(INFORMATION Opens)
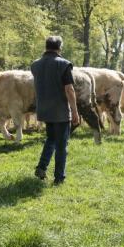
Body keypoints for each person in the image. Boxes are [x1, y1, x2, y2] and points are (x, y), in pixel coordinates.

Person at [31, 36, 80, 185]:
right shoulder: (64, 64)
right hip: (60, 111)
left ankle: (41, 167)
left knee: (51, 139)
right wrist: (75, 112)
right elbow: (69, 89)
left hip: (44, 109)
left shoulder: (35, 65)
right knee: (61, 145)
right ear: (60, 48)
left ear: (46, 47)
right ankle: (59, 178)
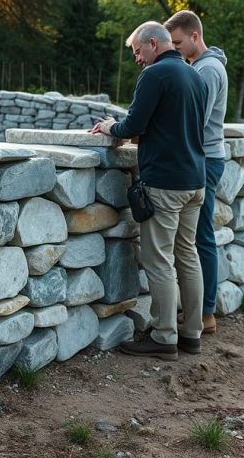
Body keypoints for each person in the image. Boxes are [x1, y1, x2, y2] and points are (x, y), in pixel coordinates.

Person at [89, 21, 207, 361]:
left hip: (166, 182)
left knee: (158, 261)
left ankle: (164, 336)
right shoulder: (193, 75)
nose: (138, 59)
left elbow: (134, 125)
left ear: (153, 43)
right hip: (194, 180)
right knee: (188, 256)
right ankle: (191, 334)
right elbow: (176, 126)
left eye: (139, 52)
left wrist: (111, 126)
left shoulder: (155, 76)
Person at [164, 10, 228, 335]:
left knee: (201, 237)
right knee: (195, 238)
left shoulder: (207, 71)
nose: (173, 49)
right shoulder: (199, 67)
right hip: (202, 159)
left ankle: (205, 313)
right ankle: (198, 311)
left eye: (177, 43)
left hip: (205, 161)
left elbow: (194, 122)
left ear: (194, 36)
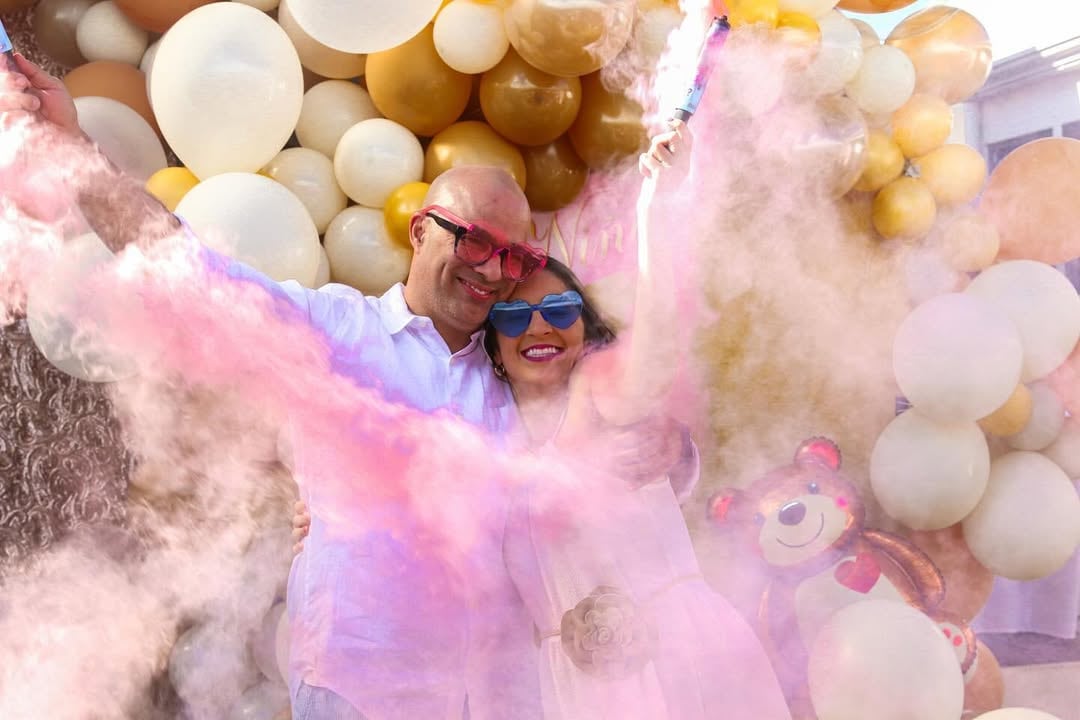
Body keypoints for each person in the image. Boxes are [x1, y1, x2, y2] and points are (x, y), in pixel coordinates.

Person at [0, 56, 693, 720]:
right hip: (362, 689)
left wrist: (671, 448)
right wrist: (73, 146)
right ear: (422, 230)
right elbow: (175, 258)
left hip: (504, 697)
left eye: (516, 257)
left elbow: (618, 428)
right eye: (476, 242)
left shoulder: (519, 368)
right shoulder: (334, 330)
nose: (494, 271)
(INFORMATION Closes)
(INFORMATION Opens)
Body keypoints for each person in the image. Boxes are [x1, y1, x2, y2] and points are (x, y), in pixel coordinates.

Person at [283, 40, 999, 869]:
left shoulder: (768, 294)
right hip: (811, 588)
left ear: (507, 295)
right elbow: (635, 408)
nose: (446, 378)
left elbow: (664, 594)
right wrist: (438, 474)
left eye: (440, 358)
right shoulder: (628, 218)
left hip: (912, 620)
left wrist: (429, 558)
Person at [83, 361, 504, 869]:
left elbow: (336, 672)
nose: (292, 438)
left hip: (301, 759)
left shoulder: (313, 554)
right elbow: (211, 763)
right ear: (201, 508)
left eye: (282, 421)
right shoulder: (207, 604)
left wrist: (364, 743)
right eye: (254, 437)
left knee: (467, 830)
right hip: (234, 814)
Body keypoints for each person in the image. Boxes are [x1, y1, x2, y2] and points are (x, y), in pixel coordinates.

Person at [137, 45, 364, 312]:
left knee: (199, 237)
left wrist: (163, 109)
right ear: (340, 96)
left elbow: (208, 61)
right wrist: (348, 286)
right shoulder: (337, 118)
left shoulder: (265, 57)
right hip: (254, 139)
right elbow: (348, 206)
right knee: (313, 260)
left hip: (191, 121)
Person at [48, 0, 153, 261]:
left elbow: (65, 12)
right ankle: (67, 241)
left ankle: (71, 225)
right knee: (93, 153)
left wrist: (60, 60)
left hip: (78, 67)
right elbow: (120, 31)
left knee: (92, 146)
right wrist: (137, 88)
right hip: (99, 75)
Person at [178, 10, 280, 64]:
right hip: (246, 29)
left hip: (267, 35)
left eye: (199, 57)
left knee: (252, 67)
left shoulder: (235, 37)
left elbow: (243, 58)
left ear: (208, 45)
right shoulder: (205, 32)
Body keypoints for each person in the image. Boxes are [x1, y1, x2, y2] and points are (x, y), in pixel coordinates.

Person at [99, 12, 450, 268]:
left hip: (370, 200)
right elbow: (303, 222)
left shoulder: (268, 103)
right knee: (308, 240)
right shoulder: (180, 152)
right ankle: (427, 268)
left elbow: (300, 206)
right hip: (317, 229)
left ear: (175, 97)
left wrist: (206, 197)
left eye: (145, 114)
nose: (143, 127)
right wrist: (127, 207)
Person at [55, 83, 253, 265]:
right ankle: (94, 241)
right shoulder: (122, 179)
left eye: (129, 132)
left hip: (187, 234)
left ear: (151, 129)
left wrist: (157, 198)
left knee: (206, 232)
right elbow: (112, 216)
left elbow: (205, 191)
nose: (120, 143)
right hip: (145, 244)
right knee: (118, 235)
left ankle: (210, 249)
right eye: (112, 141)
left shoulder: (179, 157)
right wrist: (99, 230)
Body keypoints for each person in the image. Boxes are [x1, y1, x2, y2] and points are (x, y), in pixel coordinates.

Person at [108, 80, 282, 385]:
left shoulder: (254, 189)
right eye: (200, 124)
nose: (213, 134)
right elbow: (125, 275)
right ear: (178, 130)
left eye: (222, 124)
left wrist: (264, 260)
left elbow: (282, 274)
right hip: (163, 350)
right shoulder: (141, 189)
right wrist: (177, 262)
(INFORMATION Closes)
(INFORMATION Opens)
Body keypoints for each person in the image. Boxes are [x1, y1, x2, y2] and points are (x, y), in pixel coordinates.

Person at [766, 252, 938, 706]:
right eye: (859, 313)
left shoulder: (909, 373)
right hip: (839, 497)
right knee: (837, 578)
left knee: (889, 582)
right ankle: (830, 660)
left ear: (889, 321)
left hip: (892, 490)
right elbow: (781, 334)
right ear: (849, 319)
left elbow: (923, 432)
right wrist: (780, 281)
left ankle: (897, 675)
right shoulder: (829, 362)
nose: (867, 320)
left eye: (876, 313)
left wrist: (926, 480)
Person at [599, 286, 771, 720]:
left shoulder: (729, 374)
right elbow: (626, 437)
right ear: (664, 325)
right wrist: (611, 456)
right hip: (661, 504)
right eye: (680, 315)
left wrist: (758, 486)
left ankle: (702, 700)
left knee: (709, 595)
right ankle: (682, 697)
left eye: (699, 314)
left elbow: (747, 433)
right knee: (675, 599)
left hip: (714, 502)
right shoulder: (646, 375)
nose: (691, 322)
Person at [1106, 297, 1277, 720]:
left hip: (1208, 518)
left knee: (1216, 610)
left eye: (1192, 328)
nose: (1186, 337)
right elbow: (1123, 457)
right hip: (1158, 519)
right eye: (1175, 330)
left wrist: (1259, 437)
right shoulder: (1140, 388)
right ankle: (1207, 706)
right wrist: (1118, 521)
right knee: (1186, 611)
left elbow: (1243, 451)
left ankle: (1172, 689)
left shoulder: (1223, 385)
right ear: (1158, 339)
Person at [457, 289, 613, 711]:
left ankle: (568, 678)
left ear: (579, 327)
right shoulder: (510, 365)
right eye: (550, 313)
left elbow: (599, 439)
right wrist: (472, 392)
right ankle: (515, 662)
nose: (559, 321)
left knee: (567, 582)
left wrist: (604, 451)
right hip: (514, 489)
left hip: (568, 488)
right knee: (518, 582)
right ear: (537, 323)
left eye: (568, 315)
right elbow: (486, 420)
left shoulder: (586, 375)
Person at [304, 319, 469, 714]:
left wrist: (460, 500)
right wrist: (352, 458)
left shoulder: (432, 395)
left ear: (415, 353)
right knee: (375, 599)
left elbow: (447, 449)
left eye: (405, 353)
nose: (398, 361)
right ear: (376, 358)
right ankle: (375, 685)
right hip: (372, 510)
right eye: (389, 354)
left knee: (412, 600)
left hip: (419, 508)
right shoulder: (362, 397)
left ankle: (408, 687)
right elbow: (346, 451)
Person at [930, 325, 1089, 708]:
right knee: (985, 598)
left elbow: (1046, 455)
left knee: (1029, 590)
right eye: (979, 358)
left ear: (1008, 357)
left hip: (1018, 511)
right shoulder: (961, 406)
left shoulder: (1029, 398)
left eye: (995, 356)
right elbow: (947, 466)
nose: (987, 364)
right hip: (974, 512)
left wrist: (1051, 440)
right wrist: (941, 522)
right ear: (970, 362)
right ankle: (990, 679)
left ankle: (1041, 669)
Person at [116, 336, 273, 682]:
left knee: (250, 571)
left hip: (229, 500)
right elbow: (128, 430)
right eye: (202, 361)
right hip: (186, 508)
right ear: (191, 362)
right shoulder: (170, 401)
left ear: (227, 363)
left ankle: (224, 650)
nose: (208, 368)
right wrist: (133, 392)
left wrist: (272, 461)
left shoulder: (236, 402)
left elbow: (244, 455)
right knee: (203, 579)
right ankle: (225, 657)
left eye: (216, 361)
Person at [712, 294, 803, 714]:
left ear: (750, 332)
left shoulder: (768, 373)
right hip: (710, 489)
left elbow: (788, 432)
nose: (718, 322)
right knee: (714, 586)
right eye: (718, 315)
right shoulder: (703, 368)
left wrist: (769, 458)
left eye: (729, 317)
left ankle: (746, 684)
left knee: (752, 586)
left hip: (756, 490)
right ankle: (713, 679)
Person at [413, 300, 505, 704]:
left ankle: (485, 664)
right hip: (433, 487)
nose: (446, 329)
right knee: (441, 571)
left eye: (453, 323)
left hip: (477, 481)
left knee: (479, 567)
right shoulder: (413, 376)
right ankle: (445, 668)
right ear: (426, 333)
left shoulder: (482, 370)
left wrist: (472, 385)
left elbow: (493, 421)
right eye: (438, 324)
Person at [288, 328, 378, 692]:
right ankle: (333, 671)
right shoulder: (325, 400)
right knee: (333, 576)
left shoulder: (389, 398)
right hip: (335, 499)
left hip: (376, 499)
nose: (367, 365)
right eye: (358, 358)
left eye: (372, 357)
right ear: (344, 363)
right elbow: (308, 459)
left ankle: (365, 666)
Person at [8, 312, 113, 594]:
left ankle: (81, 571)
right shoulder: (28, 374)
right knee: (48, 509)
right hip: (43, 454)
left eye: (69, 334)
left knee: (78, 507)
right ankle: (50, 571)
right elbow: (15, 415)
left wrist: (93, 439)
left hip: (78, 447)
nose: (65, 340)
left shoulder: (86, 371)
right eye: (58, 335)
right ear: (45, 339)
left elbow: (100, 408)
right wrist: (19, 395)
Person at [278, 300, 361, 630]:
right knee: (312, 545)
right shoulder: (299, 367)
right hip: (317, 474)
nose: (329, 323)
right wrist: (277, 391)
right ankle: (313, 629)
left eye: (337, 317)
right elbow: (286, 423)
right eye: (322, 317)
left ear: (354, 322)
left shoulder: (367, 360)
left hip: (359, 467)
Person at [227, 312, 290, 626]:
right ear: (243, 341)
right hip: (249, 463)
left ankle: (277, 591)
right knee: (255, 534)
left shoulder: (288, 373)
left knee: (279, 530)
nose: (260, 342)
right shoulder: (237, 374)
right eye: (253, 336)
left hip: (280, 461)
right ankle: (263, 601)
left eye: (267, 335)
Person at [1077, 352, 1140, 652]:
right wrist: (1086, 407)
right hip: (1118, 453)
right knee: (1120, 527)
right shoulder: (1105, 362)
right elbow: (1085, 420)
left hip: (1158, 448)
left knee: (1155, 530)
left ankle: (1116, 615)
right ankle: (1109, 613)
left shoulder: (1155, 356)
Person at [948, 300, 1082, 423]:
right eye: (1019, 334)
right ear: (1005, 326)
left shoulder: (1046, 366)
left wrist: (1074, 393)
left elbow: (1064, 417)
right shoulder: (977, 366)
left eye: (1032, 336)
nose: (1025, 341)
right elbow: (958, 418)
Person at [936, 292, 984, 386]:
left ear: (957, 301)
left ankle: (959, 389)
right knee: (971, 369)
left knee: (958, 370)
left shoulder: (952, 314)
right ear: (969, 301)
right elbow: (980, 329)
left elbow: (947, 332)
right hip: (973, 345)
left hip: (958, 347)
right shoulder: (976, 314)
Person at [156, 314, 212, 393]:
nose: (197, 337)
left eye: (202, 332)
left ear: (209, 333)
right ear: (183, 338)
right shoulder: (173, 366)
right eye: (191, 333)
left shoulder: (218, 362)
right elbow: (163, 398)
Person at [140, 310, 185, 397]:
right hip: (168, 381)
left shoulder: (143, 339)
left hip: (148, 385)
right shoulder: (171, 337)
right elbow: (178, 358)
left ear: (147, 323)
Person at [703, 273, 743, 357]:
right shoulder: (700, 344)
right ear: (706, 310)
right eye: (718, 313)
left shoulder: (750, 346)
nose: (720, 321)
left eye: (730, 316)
(INFORMATION Closes)
PROBLEM REQUIREMENTS
Starting with the line above that holds "left hip: (44, 109)", restate each line word for word up to and including the line that holds "nose: (494, 271)". Drop the pictures.

OUTPUT FOR THIS EXERCISE
left hip: (44, 109)
left shoulder: (35, 65)
right knee: (61, 145)
right ear: (60, 48)
left ear: (46, 47)
right ankle: (59, 178)
Body keypoints for each person in the image. Boxes are [x1, y1, x2, y2] and points are (x, y), in pixel coordinates.

Person at [89, 21, 207, 361]:
left hip: (166, 182)
left knee: (158, 261)
left ankle: (164, 336)
right shoulder: (193, 75)
nose: (138, 59)
left elbow: (134, 125)
left ear: (153, 43)
right hip: (194, 180)
right knee: (188, 256)
right ankle: (191, 334)
right elbow: (176, 126)
left eye: (139, 52)
left wrist: (111, 126)
left shoulder: (155, 76)
Person at [164, 10, 228, 335]:
left knee: (201, 237)
right knee: (195, 238)
left shoulder: (207, 71)
nose: (173, 49)
right shoulder: (199, 67)
right hip: (202, 159)
left ankle: (205, 313)
right ankle: (198, 311)
left eye: (177, 43)
left hip: (205, 161)
left elbow: (194, 122)
left ear: (194, 36)
Body keypoints for each person in the image. Boxes are [x1, y1, x2, y2] and points are (x, y), in pixel coordinates.

Person at [0, 56, 693, 720]:
right hip: (362, 689)
left wrist: (671, 448)
right wrist: (73, 146)
right ear: (422, 230)
right elbow: (175, 258)
left hip: (504, 697)
left eye: (516, 257)
left elbow: (618, 428)
right eye: (476, 242)
left shoulder: (519, 368)
right shoulder: (334, 330)
nose: (494, 271)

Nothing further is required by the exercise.